By emerging markets, he’s chiefly referring to Brazil, Russia, India, and China, which are widely referred to on Wall Street as BRIC.

Noting that American investors have pumped about $300 billion into emerging markets since the start of 2005 — versus purchases of less than $50 billion of American stock mutual funds in the same period — he argues that this investment craze has clearly gotten way out of hand.

Mr. Biderman, president of TrimTabs Investment Research of Santa Rosa, Calif., a liquidity service for institutional investors, primarily hedge funds, says the last time so much money went into one sector was in 1999 and 2000 when about $300 billion poured into Internet stocks just before the dot-com crash.

In effect, he sees the imminence of part 2 of the China syndrome. Part 1 was the surge in Chinese stocks. The next phase, part 2, will be the blow off.

Mr. Biderman expects the latest Chinese craze to culminate in a brutal decline in the emerging markets which should kick off in the next few months. Overall, he expects these markets to tumble between a hefty 25% and 33% over the next three to six months.

Last year, Chinese stocks exploded on the upside. For example, the iShares FTSE/Xinhua China 25 index, an exchange-traded fund that invests in the largest and most liquid Chinese companies, soared 83.2% in 2006, until backing off this January and falling 6.5%. In addition, the average Chinese mutual fund shot up 62.8% last year, compared with a 15.8% total return for the S &P 500.

Mr. Biderman is urging clients to waste no time and to take profits in these markets immediately. “I would sell at least 75% of such holdings now,” he said. “Investors may miss some of the gains, but it’s certainly a lot better to be safe than sorry.”

Adding to the risks, he said, is that margin debt in America (buying stocks on partial credit) is at record levels, surging $50 billion last year, with most of it utilized in emerging markets. So any decline in these markets, he warns, could spark an avalanche of selling. On top of this, the floating stock supply in these markets continues to escalate, with $3 billion of new offerings scheduled in China and Hong Kong in the next month, following the issuance of $2 billion last month.

A key question: How would a substantial sell-off in the emerging markets affect the American market?

There will be collateral damage, but it’ll be short-lived, Mr. Biderman believes. Why so brief? Because, he explains, China is not worthless, as was the case with a lot of Internet stocks in the late 1990s; the Chinese companies have substance and staying power and are not going to go down 90% as many Internet shares did.

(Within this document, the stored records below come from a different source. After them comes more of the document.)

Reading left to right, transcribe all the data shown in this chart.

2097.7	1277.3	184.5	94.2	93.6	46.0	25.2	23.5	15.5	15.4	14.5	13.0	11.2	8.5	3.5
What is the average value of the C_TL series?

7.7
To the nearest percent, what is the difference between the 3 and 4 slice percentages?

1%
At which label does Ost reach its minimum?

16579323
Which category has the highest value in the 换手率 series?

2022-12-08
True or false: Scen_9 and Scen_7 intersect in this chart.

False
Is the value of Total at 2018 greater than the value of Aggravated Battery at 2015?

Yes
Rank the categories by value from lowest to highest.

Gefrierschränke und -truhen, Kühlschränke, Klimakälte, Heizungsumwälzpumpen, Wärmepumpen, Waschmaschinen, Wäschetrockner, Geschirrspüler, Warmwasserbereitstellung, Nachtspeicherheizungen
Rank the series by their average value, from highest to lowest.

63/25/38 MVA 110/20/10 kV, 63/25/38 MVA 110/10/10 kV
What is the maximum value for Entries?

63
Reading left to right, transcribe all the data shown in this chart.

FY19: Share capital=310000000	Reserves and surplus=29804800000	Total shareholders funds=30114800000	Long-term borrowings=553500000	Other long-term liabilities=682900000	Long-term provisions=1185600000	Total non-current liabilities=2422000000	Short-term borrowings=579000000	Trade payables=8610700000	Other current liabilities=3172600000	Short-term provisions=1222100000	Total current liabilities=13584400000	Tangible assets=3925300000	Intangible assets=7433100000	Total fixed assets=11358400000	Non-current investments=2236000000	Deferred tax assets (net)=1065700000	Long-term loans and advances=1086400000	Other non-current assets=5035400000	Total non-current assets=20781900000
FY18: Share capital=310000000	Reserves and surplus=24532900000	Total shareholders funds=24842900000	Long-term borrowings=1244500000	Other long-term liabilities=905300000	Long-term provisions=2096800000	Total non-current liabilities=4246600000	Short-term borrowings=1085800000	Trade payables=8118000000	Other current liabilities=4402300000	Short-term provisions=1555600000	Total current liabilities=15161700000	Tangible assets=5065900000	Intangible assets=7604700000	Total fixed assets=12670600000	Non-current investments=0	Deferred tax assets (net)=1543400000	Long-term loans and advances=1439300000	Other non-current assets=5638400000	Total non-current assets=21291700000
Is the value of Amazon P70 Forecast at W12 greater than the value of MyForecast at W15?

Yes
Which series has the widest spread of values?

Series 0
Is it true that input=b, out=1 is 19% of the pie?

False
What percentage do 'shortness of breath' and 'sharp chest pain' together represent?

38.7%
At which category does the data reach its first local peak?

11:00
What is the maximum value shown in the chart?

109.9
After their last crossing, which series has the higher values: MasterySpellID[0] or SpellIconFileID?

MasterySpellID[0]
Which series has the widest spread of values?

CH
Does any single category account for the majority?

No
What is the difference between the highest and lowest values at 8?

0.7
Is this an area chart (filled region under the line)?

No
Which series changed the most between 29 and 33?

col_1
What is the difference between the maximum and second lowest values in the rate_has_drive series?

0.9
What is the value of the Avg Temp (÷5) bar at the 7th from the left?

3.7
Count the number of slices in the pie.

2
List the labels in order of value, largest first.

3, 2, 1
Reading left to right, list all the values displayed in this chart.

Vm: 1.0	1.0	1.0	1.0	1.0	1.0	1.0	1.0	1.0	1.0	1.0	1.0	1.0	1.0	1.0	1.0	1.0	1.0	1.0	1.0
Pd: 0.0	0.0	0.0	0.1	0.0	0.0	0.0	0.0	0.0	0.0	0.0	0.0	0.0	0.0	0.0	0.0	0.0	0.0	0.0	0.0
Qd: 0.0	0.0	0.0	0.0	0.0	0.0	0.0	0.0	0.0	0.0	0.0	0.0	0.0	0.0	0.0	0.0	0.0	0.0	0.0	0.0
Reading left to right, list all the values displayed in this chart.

The London-based money manager, Raymond Stahler of Stahler, Dearborn Ltd., sees it differently. Considering the many lofty valuations and huge gains, a big drop in the emerging markets is only a matter of time, he believes.

“Being the investment stars they are, any big sell-off in these markets, which have broad exposure in America, would surely psychologically damage the American market, as well,” he said. “How badly? Who knows? But it won’t be pretty, something tantamount, I believe, to introducing American investors to what Chinese torture is all about.”

Standard & Poor’s chief technical strategist, Mark Arbeter, also flashes an SOS, arguing that the Chinese markets are likely to undergo a major correction from their dizzying heights.

Taking note of the price chart of the iShares FTSE/Xinhau China fund, Mr. Arbeter observes it has gone parabolic, while trading volume has exploded. It suggests, he said, the fund has been subject to “mass speculation.” The volume, he warns, “is very typical of a speculative blow off that many times ends very badly.”